* [BRIEF]: Output every line exactly as written. Leave out pictures.
----- STORED RECORDS -----
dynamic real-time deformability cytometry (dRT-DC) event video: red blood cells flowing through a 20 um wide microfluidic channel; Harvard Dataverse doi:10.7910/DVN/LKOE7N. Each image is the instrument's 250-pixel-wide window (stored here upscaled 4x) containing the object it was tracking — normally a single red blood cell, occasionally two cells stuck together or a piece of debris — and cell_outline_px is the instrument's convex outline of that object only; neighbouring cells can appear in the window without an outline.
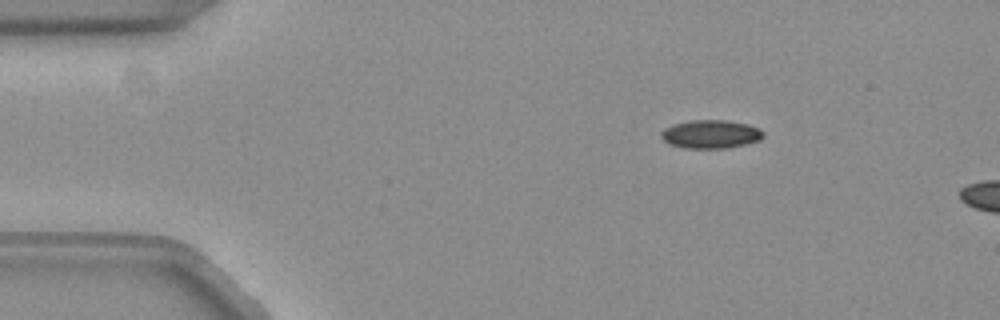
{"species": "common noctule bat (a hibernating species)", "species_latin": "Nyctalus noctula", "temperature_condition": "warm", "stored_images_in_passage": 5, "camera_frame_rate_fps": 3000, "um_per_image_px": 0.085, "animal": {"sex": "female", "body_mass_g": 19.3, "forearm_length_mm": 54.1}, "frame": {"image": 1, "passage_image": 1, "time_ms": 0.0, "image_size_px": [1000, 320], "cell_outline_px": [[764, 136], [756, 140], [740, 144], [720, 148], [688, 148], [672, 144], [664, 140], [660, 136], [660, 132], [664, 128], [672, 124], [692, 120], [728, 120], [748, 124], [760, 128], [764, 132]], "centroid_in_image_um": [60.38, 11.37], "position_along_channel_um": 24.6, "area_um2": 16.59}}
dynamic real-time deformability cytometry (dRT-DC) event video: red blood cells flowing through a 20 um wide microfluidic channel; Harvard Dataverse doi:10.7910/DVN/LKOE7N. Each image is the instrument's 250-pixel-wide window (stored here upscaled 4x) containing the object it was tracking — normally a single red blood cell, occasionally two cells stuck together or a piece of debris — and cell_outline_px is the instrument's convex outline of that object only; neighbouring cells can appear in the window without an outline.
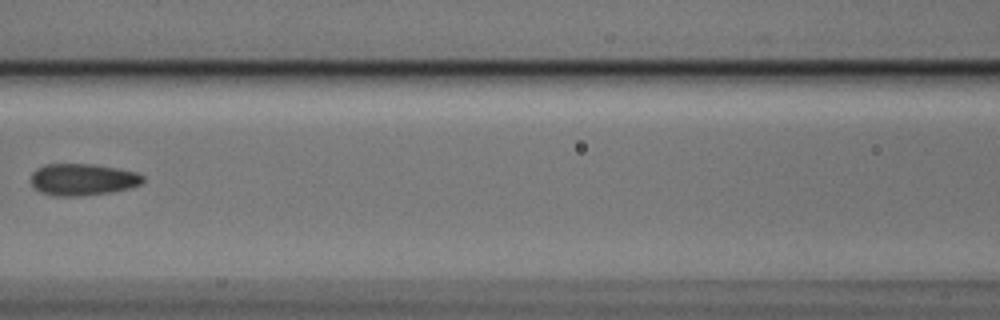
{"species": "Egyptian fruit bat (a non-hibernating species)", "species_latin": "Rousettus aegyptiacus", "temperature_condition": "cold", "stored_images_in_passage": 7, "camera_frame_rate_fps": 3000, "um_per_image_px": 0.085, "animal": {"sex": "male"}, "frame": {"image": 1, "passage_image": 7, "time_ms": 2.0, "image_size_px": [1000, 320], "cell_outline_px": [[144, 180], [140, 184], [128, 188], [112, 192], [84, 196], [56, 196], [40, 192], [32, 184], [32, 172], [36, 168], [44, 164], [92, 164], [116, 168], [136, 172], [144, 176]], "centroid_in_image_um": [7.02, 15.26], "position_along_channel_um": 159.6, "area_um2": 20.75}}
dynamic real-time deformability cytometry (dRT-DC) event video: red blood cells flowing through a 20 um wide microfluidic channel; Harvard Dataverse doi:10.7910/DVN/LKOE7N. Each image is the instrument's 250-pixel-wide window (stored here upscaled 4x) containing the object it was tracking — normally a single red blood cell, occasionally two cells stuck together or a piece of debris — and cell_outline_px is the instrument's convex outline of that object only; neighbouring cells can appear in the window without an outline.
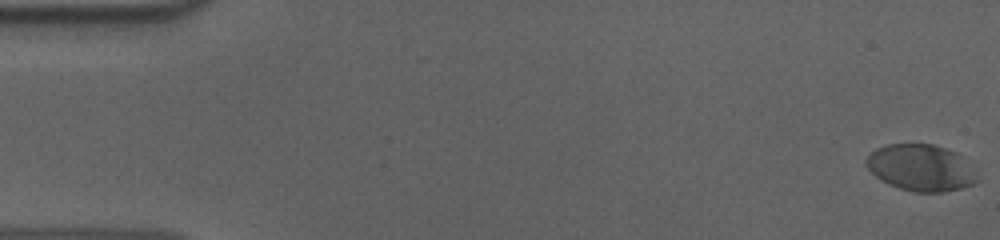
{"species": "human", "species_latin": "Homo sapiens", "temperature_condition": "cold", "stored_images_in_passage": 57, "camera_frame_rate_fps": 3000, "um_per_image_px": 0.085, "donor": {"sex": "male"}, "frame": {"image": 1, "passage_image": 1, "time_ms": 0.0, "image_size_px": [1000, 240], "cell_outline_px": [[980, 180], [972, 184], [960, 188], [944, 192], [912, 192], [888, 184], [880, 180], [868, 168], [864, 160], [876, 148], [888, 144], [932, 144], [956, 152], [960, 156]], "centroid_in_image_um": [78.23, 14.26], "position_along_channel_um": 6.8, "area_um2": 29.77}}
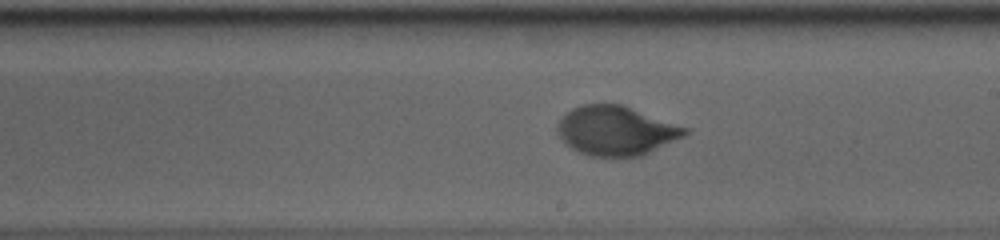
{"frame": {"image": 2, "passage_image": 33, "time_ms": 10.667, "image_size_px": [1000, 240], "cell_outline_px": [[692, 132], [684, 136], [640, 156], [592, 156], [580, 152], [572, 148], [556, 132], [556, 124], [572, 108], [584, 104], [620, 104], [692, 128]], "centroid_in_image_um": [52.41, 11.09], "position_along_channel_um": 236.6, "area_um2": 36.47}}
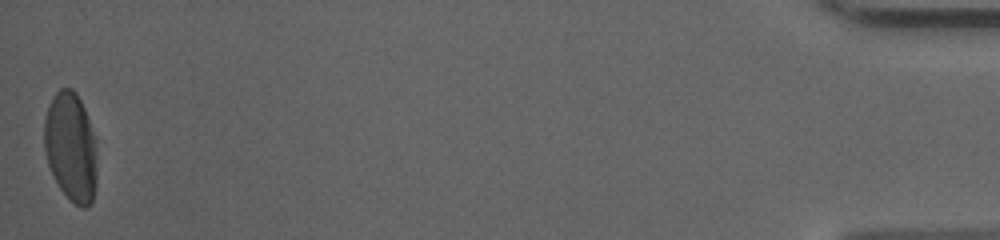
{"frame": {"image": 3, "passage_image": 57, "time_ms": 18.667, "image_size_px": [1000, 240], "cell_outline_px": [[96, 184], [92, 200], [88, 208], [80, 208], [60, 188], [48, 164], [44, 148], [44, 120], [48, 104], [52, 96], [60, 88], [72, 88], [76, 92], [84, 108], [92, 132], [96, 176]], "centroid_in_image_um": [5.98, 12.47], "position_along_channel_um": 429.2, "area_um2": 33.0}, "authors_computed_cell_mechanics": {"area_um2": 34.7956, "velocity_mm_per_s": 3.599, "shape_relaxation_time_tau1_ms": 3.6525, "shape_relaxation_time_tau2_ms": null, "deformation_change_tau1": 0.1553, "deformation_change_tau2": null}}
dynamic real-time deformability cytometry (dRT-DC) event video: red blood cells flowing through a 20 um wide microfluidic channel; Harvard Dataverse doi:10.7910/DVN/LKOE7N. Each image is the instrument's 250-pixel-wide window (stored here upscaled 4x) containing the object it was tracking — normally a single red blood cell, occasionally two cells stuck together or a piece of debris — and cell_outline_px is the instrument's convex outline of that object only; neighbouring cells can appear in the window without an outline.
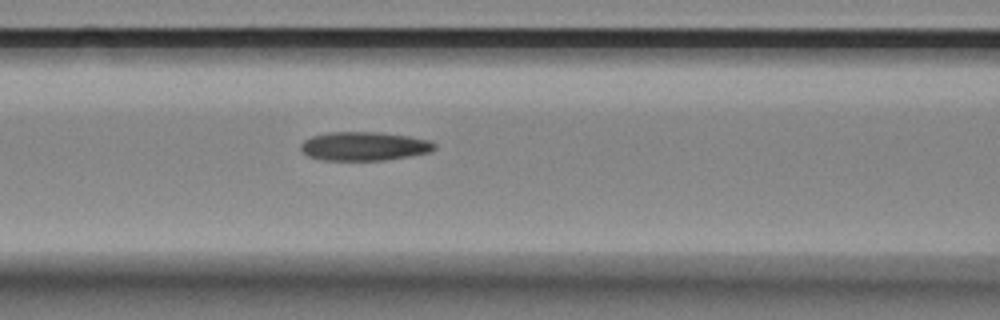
-----
* [EXERCISE SOLUTION]:
dynamic real-time deformability cytometry (dRT-DC) event video: red blood cells flowing through a 20 um wide microfluidic channel; Harvard Dataverse doi:10.7910/DVN/LKOE7N. Each image is the instrument's 250-pixel-wide window (stored here upscaled 4x) containing the object it was tracking — normally a single red blood cell, occasionally two cells stuck together or a piece of debris — and cell_outline_px is the instrument's convex outline of that object only; neighbouring cells can appear in the window without an outline.
{"species": "common noctule bat (a hibernating species)", "species_latin": "Nyctalus noctula", "temperature_condition": "warm", "stored_images_in_passage": 5, "camera_frame_rate_fps": 3000, "um_per_image_px": 0.085, "animal": {"sex": "female", "body_mass_g": 19.3, "forearm_length_mm": 54.1}, "frame": {"image": 1, "passage_image": 1, "time_ms": 0.0, "image_size_px": [1000, 320], "cell_outline_px": [[764, 136], [756, 140], [740, 144], [720, 148], [688, 148], [672, 144], [664, 140], [660, 136], [660, 132], [664, 128], [672, 124], [692, 120], [728, 120], [748, 124], [760, 128], [764, 132]], "centroid_in_image_um": [60.38, 11.37], "position_along_channel_um": 24.6, "area_um2": 16.59}}
dynamic real-time deformability cytometry (dRT-DC) event video: red blood cells flowing through a 20 um wide microfluidic channel; Harvard Dataverse doi:10.7910/DVN/LKOE7N. Each image is the instrument's 250-pixel-wide window (stored here upscaled 4x) containing the object it was tracking — normally a single red blood cell, occasionally two cells stuck together or a piece of debris — and cell_outline_px is the instrument's convex outline of that object only; neighbouring cells can appear in the window without an outline.
{"species": "Egyptian fruit bat (a non-hibernating species)", "species_latin": "Rousettus aegyptiacus", "temperature_condition": "cold", "stored_images_in_passage": 7, "camera_frame_rate_fps": 3000, "um_per_image_px": 0.085, "animal": {"sex": "male"}, "frame": {"image": 1, "passage_image": 7, "time_ms": 2.0, "image_size_px": [1000, 320], "cell_outline_px": [[144, 180], [140, 184], [128, 188], [112, 192], [84, 196], [56, 196], [40, 192], [32, 184], [32, 172], [36, 168], [44, 164], [92, 164], [116, 168], [136, 172], [144, 176]], "centroid_in_image_um": [7.02, 15.26], "position_along_channel_um": 159.6, "area_um2": 20.75}}
dynamic real-time deformability cytometry (dRT-DC) event video: red blood cells flowing through a 20 um wide microfluidic channel; Harvard Dataverse doi:10.7910/DVN/LKOE7N. Each image is the instrument's 250-pixel-wide window (stored here upscaled 4x) containing the object it was tracking — normally a single red blood cell, occasionally two cells stuck together or a piece of debris — and cell_outline_px is the instrument's convex outline of that object only; neighbouring cells can appear in the window without an outline.
{"species": "human", "species_latin": "Homo sapiens", "temperature_condition": "cold", "stored_images_in_passage": 57, "camera_frame_rate_fps": 3000, "um_per_image_px": 0.085, "donor": {"sex": "male"}, "frame": {"image": 1, "passage_image": 1, "time_ms": 0.0, "image_size_px": [1000, 240], "cell_outline_px": [[980, 180], [972, 184], [960, 188], [944, 192], [912, 192], [888, 184], [880, 180], [868, 168], [864, 160], [876, 148], [888, 144], [932, 144], [956, 152], [960, 156]], "centroid_in_image_um": [78.23, 14.26], "position_along_channel_um": 6.8, "area_um2": 29.77}}
{"frame": {"image": 2, "passage_image": 33, "time_ms": 10.667, "image_size_px": [1000, 240], "cell_outline_px": [[692, 132], [684, 136], [640, 156], [592, 156], [580, 152], [572, 148], [556, 132], [556, 124], [572, 108], [584, 104], [620, 104], [692, 128]], "centroid_in_image_um": [52.41, 11.09], "position_along_channel_um": 236.6, "area_um2": 36.47}}
{"frame": {"image": 3, "passage_image": 57, "time_ms": 18.667, "image_size_px": [1000, 240], "cell_outline_px": [[96, 184], [92, 200], [88, 208], [80, 208], [60, 188], [48, 164], [44, 148], [44, 120], [48, 104], [52, 96], [60, 88], [72, 88], [76, 92], [84, 108], [92, 132], [96, 176]], "centroid_in_image_um": [5.98, 12.47], "position_along_channel_um": 429.2, "area_um2": 33.0}, "authors_computed_cell_mechanics": {"area_um2": 34.7956, "velocity_mm_per_s": 3.599, "shape_relaxation_time_tau1_ms": 3.6525, "shape_relaxation_time_tau2_ms": null, "deformation_change_tau1": 0.1553, "deformation_change_tau2": null}}
dynamic real-time deformability cytometry (dRT-DC) event video: red blood cells flowing through a 20 um wide microfluidic channel; Harvard Dataverse doi:10.7910/DVN/LKOE7N. Each image is the instrument's 250-pixel-wide window (stored here upscaled 4x) containing the object it was tracking — normally a single red blood cell, occasionally two cells stuck together or a piece of debris — and cell_outline_px is the instrument's convex outline of that object only; neighbouring cells can appear in the window without an outline.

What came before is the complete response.